Here are some foods that you may be able to keep down.

  • Bananas are well tolerated and nutrient dense. Any other fruits of preference are recommended.
  • Milk is a healthy source of proteins, calories, calcium and essential fats; if milk cannot be tolerated, try some yoghurt or curd.
  • Rice or wheat flour products, sago or any other cereal including oats, are a good source of calories.
  • Usually chilled foods are better tolerated, so cold juices for instance can help to keep up an adequate fluid intake.

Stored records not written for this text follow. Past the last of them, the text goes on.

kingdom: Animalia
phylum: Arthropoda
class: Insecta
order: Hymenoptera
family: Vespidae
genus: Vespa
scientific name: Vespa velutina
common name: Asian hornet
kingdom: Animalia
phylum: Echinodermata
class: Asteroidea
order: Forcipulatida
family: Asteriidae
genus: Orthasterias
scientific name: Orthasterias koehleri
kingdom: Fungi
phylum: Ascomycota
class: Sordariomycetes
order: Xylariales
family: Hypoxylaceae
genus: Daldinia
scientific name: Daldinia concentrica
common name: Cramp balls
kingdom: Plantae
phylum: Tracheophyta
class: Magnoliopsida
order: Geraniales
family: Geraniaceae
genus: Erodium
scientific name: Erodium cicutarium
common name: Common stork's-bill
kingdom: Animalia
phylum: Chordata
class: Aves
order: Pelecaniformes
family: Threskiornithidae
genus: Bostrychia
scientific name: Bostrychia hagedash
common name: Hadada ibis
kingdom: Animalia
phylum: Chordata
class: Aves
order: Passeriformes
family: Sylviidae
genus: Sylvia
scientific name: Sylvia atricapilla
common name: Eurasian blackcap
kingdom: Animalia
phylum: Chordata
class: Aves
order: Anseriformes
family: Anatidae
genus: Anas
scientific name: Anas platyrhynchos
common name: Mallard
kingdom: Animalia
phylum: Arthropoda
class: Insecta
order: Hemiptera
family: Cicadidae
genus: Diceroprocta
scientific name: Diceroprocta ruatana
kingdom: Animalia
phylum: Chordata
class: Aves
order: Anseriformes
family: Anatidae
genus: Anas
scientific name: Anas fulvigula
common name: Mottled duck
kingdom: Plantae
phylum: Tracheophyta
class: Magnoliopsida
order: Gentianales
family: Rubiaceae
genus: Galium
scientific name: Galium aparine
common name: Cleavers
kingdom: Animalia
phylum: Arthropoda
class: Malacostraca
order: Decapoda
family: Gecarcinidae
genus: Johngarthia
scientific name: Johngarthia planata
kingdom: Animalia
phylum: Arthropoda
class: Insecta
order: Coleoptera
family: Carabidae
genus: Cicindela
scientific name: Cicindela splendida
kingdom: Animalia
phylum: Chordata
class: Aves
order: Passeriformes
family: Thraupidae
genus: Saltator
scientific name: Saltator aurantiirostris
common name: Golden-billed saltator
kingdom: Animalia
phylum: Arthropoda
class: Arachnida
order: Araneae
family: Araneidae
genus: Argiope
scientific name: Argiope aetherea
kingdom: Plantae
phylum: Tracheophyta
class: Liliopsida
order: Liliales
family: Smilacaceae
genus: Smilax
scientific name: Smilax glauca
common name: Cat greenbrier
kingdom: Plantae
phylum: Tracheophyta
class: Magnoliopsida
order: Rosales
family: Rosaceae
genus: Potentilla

Diet ‘dont’s’ during pregnancy

  • Coffee and aerated drinks containing caffeine: In high doses caffeine can cross the placenta and increase foetal heart rate. Decaffeinated coffee is safer. Also, drinks such as fizzy drinks only provide calories without any other nutrients and should be avoided.
  • Herbal substances: some of these may have various chemical substances and contaminants which may adversely affect the developing foetus.
  • Excessive intake of any food item: high fat consumption as well as excessive consumption of carbohydrates or very high protein diets should be avoided. Foods high in nitrite, nitrates, or nitrosamines, such as cured meats should be taken in limited amounts. While we’re uncertain of its long term effects, it is best to limit intake of processed meats and foods with a very high salt or Mono Sodium Glutamate (MSG) content.
  • Artificial sweeteners: some have been accepted to be safe during pregnancy. However, such products should be taken with caution and only in small quantities if at all.
  • Consumption of alcohol has been associated with birth defects in babies.